I would suspect that the general Go-playing population of humans do not share some of the systematic mistakes, so you likely won't be able to project these win/loss distributions to playing humans.

simonh · on March 14, 2016

Then it would seem that AlphaGo on a single machine isn't equivalent to an Amateur. Presumably it's really good even when running in a single machine, and the marginal improvement for each additional machine tails off quite quickly.

But when you're pitching it at a top class opponent in a match getting global coverage, you want all the incremental improvement you can get.

tarsinge · on March 14, 2016

It is a major AI breakthrough, but not the sci-fi like. AlphaGo is a true AI for Go in the sense that it develops intuition and anticipation by evaluating probabilities, same as any human player. A Go-specific philosophical zombie in short. And when we will have superhuman philosophical zombies for each problem, what will be the point of a general AI?

Edit: typo

tarsinge · on March 14, 2016

to add to that, even our brain seems to work with dedicated specialized sub system. Wild supposition but maybe general AI could be something like a load balancer/reverse proxy to lot of problem specific AI. When a human learns to play Go, is some small part of the brain retrained specifically for this task? If yes, then AlphaGo could in fact be a building block. Architecture would look like "reverse proxy" -> sub system dedicated to the learning process -> sub system trained for learning board games -> sub system trained for playing Go. Absolutely not expert so it surely has been thought by the way /wild disgression

simonh · on March 14, 2016

Marvin Minsky thought exactly along these lines. Check out the interview below, especially the last few minutes. All his interviews in that series are well worth watching.

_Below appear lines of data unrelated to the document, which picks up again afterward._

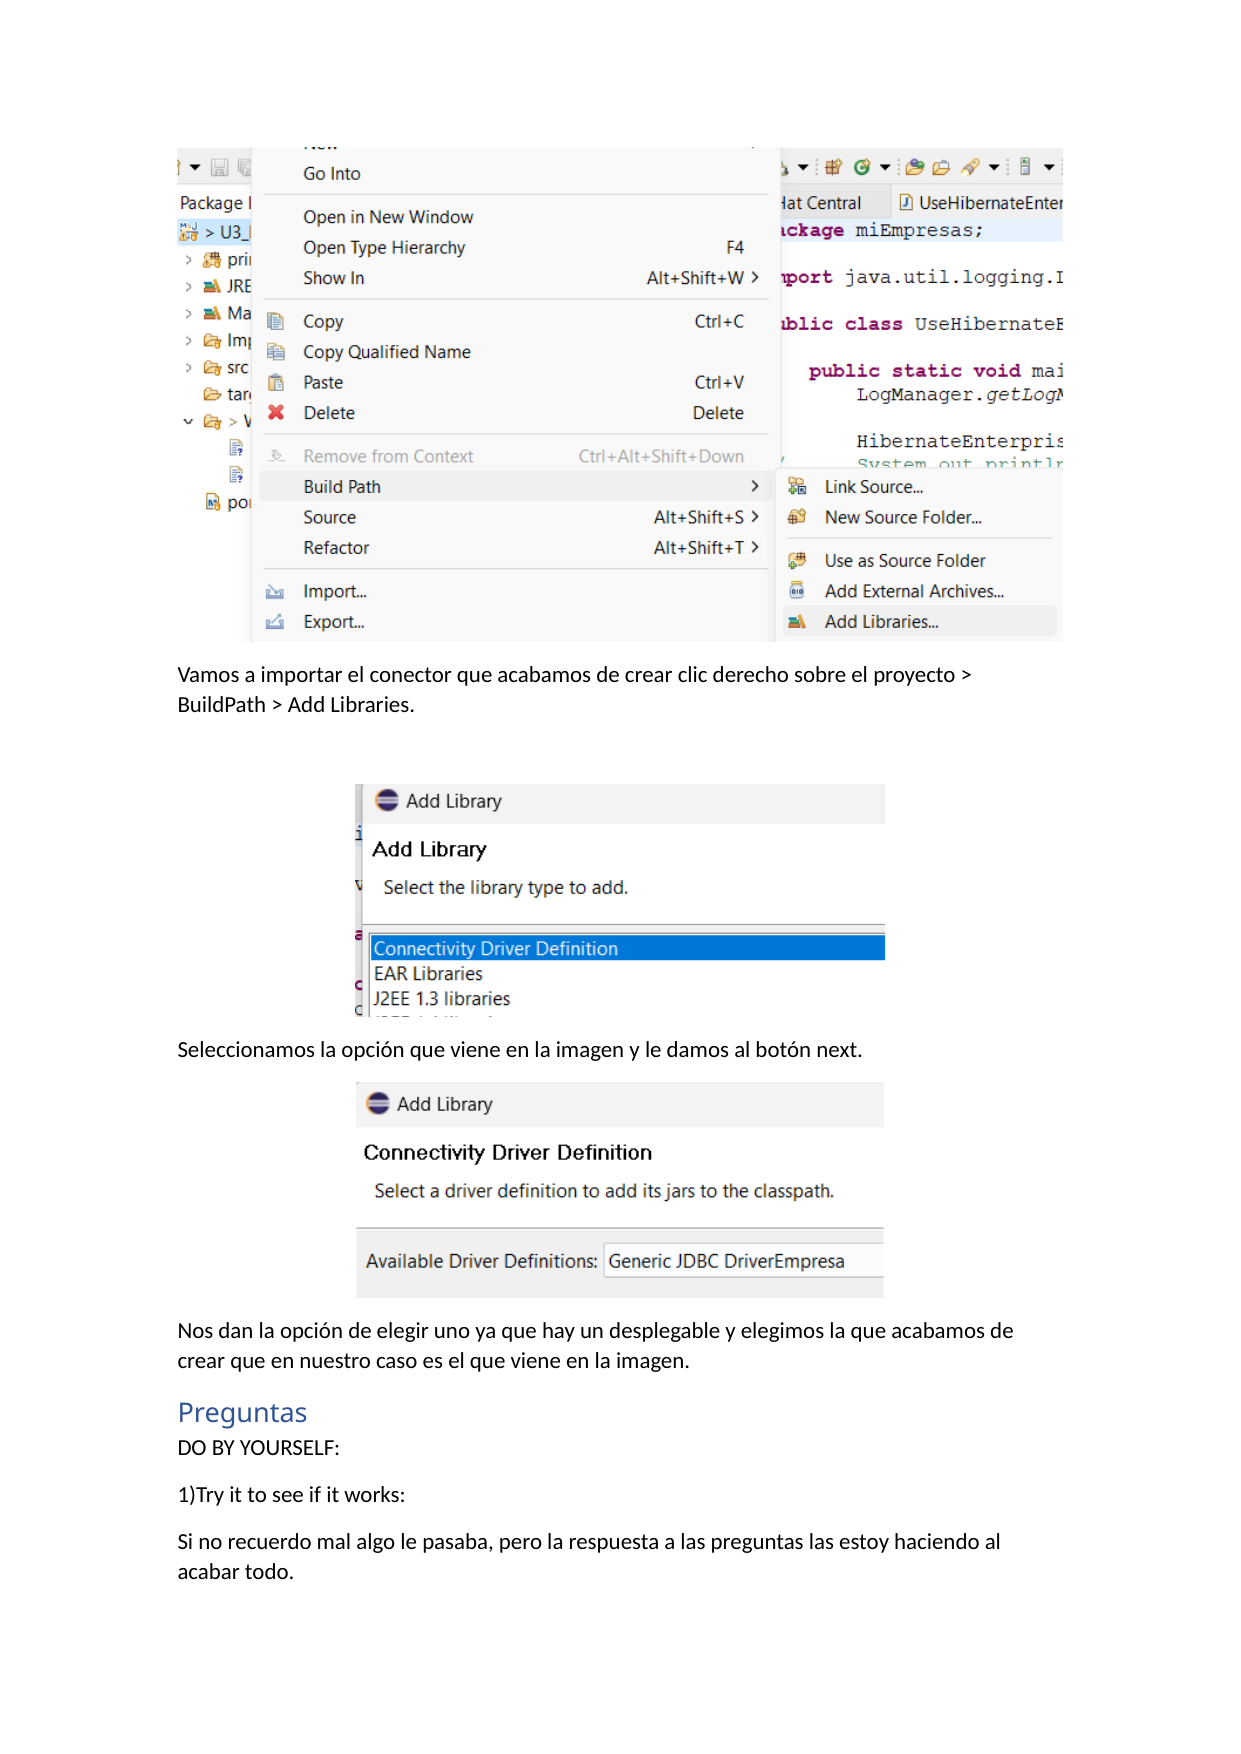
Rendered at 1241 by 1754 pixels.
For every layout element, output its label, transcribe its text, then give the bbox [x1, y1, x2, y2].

text Nos dan la opción de elegir uno ya que hay un desplegable y elegimos la que acabamos de crear que en nuestro caso es el que viene en la imagen. [177, 1316, 1063, 1374]
picture [355, 784, 886, 1017]
text 1)Try it to see if it works: [177, 1480, 1063, 1508]
subtitle Preguntas [177, 1393, 1063, 1430]
text DO BY YOURSELF: [177, 1433, 1063, 1461]
picture [177, 147, 1063, 642]
text Seleccionamos la opción que viene en la imagen y le damos al botón next. [177, 1036, 1063, 1064]
picture [356, 1082, 884, 1298]
text Si no recuerdo mal algo le pasaba, pero la respuesta a las preguntas las estoy haciendo al acabar todo. [177, 1527, 1063, 1585]
text Vamos a importar el conector que acabamos de crear clic derecho sobre el proyecto > BuildPath > Add Libraries. [177, 660, 1063, 718]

http://youtu.be/wPeVMDYodN8

plywoodtrees · on March 16, 2016

> The hardware requirements were stunning (280 GPUs and 1920 CPUs for the largest variant)

Stunningly big, or stunningly small?

The CPUs would cost around $65/hour on Google Cloud. I can't immediately find pricing for GPUs on either Amazon or Google, but let's suppose it doubles that price.

It's pretty small potatoes.

Especially if you put it in the context of a project with ~15 researchers.

kotach · on March 14, 2016

Given Langford's locality vs globality argument this also gets quite obvious for the 4th game mistake and overconfidence that AlphaGo had. The rate of growth of the compounding error for local decision maker is going to cause these kinds of mistakes more often than not.